Graduate School and Research Center in Digital Sciences

Distributed Systems and Cloud Computing

T Technical Teaching


The goal of this course is to provide a comprehensive view on recent topics and trends in distributed systems and cloud computing. We will discuss the software techniques employed to construct and program reliable, highly-scalable systems. We will also cover architecture design of modern datacenters and virtualization techniques that constitute a central topic of the cloud computing paradigm. The course is complemented by a number of lab sessions to get hands-on experience with Hadoop and the design of scalable algorithms with MapReduce.

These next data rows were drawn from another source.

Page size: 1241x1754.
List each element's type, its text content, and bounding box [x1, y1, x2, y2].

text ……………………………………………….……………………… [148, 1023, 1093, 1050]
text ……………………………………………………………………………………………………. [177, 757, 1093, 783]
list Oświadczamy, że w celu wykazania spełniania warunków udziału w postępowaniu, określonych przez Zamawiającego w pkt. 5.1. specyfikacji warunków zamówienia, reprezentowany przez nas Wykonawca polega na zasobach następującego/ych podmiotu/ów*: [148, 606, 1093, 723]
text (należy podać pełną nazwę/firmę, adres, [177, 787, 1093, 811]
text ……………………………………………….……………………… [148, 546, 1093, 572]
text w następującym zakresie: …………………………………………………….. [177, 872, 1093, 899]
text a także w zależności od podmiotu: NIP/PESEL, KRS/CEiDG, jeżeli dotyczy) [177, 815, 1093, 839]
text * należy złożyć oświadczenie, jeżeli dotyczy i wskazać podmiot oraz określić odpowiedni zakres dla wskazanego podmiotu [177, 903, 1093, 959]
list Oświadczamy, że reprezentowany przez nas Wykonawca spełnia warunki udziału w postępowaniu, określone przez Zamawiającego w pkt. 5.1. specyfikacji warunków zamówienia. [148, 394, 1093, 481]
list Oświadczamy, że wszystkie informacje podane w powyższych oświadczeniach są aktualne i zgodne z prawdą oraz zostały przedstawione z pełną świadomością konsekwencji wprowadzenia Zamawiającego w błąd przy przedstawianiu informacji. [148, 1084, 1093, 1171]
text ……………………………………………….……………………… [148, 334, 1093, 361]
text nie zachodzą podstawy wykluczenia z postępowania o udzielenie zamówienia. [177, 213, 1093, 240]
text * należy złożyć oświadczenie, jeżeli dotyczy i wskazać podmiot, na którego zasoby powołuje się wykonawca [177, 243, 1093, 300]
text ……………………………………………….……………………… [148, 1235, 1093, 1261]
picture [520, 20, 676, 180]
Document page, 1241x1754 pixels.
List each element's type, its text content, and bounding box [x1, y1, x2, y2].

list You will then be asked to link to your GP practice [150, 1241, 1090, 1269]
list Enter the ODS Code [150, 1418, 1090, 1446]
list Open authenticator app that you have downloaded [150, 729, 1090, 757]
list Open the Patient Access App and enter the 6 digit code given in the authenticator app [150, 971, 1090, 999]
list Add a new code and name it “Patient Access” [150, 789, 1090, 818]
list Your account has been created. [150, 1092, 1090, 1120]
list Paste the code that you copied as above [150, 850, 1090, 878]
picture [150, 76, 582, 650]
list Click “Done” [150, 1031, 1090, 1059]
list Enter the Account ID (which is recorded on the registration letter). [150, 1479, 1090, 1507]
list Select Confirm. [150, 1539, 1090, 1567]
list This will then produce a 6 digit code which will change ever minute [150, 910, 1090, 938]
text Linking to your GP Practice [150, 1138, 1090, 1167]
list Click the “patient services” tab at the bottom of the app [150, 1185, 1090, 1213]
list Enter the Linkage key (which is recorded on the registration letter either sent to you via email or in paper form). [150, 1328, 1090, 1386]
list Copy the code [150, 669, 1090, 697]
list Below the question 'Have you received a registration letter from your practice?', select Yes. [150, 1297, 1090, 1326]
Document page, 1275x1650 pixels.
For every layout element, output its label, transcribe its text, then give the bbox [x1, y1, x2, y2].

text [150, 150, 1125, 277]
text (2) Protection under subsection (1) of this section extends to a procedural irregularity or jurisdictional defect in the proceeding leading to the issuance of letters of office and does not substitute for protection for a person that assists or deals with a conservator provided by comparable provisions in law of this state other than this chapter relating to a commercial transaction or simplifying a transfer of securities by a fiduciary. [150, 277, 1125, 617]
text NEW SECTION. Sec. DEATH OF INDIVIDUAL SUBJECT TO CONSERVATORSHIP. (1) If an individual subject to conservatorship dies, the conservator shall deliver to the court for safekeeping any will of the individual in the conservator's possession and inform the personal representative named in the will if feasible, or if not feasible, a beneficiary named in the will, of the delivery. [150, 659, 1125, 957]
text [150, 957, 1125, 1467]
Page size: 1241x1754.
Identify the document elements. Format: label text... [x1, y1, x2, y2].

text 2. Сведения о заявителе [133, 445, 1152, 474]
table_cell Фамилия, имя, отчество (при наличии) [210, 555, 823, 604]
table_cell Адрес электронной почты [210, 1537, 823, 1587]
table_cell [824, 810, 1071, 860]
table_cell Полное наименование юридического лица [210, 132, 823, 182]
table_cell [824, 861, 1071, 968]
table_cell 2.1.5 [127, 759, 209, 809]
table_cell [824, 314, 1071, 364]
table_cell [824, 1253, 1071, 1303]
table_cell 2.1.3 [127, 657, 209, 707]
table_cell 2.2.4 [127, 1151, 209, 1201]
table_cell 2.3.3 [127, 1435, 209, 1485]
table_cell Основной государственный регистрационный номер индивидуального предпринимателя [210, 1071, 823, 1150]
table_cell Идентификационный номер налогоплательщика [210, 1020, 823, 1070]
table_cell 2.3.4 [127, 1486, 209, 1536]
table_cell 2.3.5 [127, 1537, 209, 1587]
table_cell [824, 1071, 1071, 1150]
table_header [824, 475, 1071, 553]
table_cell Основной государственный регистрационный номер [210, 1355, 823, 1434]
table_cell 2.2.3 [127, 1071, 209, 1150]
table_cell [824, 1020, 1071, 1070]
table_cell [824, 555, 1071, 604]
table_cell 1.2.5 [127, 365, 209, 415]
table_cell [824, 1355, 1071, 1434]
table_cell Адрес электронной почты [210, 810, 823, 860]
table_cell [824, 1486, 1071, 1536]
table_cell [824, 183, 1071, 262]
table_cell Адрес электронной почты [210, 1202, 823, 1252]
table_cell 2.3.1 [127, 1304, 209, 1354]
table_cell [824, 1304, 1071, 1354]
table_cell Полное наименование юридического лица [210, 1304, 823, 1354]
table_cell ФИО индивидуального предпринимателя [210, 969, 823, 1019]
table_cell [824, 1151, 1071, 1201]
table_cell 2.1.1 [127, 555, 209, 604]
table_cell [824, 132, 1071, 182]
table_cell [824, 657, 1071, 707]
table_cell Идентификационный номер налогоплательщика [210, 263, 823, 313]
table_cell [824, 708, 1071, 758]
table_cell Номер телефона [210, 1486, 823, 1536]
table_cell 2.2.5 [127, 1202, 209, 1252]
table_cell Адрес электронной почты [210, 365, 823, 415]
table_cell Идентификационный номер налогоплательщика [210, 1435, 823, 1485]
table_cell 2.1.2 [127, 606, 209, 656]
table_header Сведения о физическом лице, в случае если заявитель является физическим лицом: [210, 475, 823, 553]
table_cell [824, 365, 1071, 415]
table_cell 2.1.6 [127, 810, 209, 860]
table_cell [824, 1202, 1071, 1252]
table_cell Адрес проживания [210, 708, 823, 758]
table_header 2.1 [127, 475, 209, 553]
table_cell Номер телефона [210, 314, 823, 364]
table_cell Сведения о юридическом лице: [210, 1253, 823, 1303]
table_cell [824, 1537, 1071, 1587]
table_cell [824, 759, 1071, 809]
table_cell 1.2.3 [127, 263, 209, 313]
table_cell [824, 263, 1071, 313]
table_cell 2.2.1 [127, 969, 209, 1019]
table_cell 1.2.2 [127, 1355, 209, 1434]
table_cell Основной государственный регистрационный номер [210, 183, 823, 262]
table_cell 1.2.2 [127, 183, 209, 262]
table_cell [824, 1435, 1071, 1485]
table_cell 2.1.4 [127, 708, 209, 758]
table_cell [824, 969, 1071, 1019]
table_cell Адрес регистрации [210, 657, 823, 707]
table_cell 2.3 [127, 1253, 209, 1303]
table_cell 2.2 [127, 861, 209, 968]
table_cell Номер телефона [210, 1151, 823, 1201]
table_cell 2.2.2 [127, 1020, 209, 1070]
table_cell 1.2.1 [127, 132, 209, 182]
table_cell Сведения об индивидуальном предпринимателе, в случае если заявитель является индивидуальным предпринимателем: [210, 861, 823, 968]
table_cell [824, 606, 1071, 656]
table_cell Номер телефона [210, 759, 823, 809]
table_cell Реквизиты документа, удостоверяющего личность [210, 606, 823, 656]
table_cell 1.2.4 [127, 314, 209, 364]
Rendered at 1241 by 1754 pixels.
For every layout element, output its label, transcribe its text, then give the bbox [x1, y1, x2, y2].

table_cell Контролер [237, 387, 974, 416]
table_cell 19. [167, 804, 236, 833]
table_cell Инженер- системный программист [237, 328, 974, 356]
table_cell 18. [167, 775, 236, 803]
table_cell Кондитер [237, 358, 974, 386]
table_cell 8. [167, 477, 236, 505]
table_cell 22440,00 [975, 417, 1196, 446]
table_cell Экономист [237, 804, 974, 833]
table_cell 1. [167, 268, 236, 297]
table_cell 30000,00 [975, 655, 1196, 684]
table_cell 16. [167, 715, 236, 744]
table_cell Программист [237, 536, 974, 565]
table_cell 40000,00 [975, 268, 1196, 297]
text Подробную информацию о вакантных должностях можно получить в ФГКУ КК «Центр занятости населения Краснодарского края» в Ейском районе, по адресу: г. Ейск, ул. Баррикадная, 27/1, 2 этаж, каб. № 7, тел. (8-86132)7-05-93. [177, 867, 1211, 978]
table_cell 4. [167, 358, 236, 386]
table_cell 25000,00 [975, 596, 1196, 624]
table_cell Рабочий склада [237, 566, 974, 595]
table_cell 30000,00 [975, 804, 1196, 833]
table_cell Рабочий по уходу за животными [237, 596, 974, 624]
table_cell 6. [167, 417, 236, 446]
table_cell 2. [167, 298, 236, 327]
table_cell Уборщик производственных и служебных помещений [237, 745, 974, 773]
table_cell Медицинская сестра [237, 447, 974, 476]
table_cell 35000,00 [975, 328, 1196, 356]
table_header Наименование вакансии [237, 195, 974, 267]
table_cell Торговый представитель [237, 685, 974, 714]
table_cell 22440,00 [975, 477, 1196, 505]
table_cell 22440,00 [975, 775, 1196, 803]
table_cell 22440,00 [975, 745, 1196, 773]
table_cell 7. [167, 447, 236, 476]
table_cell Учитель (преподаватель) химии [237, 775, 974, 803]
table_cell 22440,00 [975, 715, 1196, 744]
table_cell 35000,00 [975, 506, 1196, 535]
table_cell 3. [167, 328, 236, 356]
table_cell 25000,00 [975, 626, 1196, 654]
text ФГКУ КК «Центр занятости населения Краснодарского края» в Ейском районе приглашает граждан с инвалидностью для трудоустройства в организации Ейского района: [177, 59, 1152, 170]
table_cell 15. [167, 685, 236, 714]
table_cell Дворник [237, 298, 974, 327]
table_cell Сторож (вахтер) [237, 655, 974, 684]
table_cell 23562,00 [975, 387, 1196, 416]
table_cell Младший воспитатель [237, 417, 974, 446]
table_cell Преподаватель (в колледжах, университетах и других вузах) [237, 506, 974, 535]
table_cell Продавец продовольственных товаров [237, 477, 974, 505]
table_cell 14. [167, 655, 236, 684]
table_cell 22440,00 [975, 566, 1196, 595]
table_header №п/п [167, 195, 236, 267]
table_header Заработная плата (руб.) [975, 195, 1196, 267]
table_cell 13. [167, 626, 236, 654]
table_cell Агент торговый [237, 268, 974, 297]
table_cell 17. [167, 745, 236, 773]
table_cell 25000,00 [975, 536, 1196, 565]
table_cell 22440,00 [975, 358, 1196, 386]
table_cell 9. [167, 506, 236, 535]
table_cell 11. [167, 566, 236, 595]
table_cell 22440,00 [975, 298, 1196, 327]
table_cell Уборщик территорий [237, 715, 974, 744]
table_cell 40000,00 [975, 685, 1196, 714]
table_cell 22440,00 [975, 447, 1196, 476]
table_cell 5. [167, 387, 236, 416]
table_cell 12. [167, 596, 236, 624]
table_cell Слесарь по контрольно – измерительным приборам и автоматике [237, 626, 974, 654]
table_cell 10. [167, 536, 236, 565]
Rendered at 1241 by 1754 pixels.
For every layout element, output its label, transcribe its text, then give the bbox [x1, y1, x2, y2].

Teaching and Learning Methods: Lectures and Lab sessions (group of 2 students) 

Course Policies: Attendance to Lab session is mandatory.


  • Learning Spark, by Holden Karau, Andy Konwinski, Patrick Wendell and Matei Zaharia, O'Reilly
  • Data-intensive Text Processing with MapReduce, by Jimmy Lin and Chris Dyer
  • Hadoop, The Definitive Guide, by Tom White
  • Hadoop Operations, by Eric Sammer
  • HBase, The Definitive Guide, by Lars George


Knowledge of data structures, algorithm design, distributed algorithms. Being fluent with Java and at least another programming language (python is recommended, scala is required for advanced topics) is highly desirable.


  • Introduction
  • Scalable algorithm design
  • Apache Hadoop internals
  • Apache Spark internals
  • Cluster and datacenter schedulers
  • Relational algebra
  • Apache Pig and Pig Latin
  • Distributed Storage Systems
  • Coordinating distributed systems with Apache Zookeeper
  • Selected topics in Cloud Computing

 Learning outcomes:

  • Understand, identify and manipulate concepts related to the architecture of distributed systems
  • Design and implementation of scalable, distributed algorithms
  • Understand and use distributed storage systems

Nb hours: 42.00, at least 5 Lab sessions (15 hours)

Grading Policy: Lab reports (50%), Final Exam (50%)

Nb hours: 42.00
Nb hours per week: 3.00